··· DATA TO EXAMINE ···
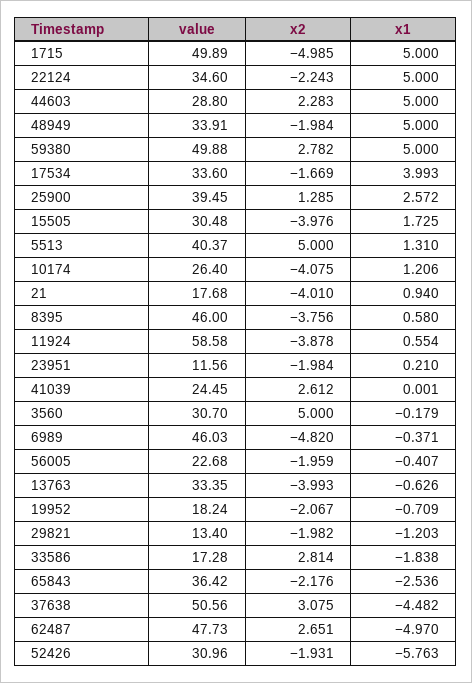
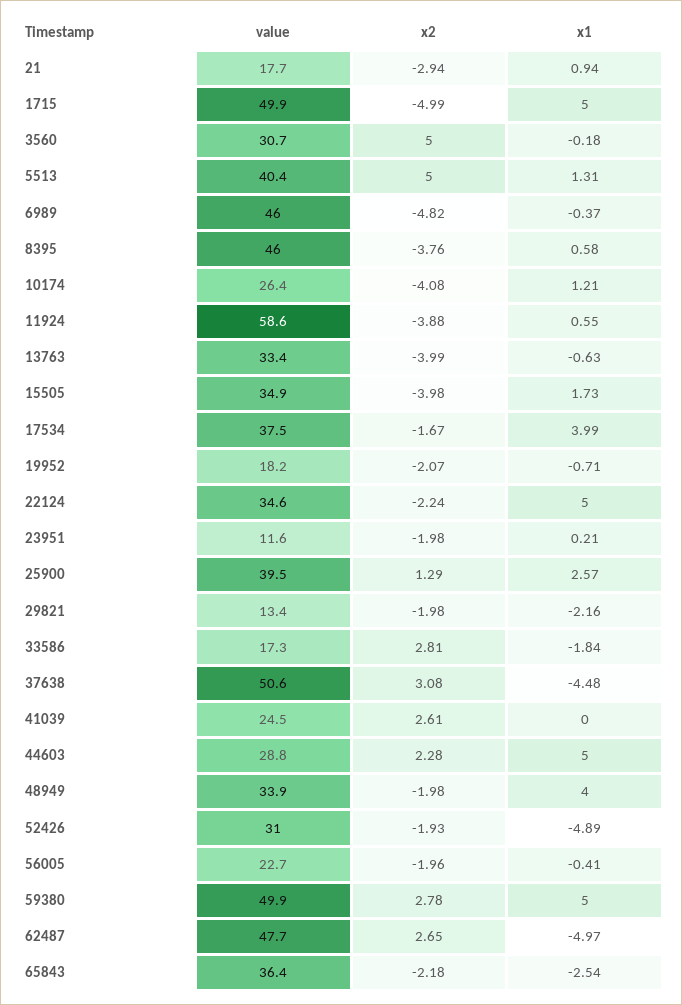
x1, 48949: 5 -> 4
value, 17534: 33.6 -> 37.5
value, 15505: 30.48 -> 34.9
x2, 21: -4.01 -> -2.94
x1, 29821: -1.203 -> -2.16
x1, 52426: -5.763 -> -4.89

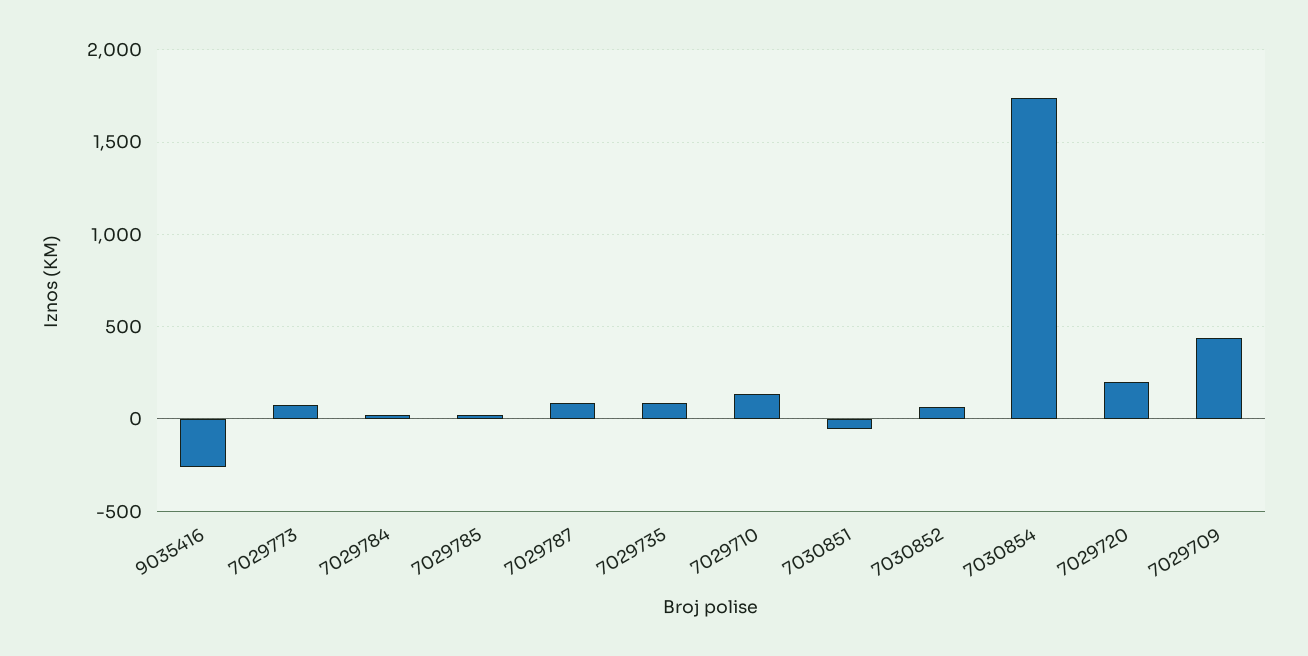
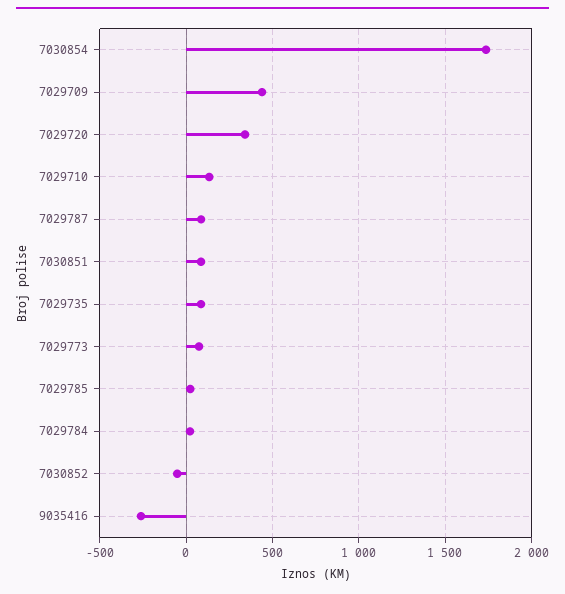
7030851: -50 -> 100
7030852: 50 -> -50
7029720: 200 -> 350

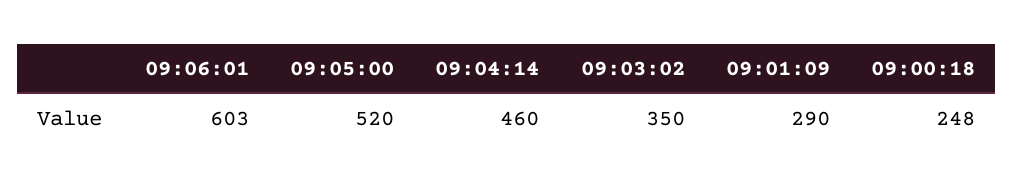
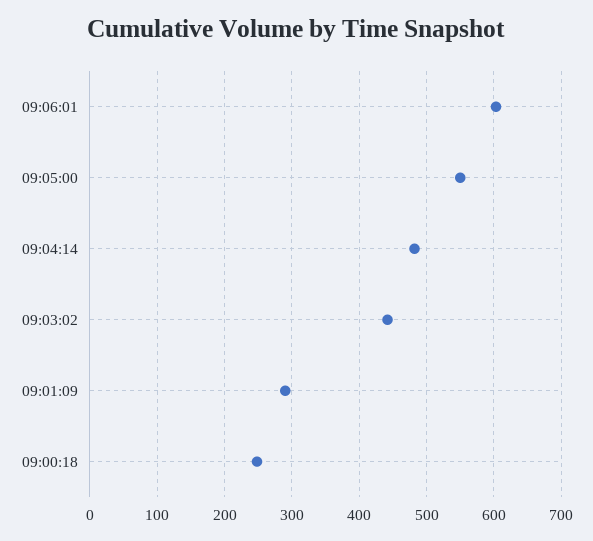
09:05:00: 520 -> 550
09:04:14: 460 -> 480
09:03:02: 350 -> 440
···
◆ INSTRUCTIONS TO FOLLOW ◆
Please transcribe all of the entries word for word, with the pictures left out.

◆ SOLUTION FOR THIS TASK ◆
x1, 48949: 5 -> 4
value, 17534: 33.6 -> 37.5
value, 15505: 30.48 -> 34.9
x2, 21: -4.01 -> -2.94
x1, 29821: -1.203 -> -2.16
x1, 52426: -5.763 -> -4.89

7030851: -50 -> 100
7030852: 50 -> -50
7029720: 200 -> 350

09:05:00: 520 -> 550
09:04:14: 460 -> 480
09:03:02: 350 -> 440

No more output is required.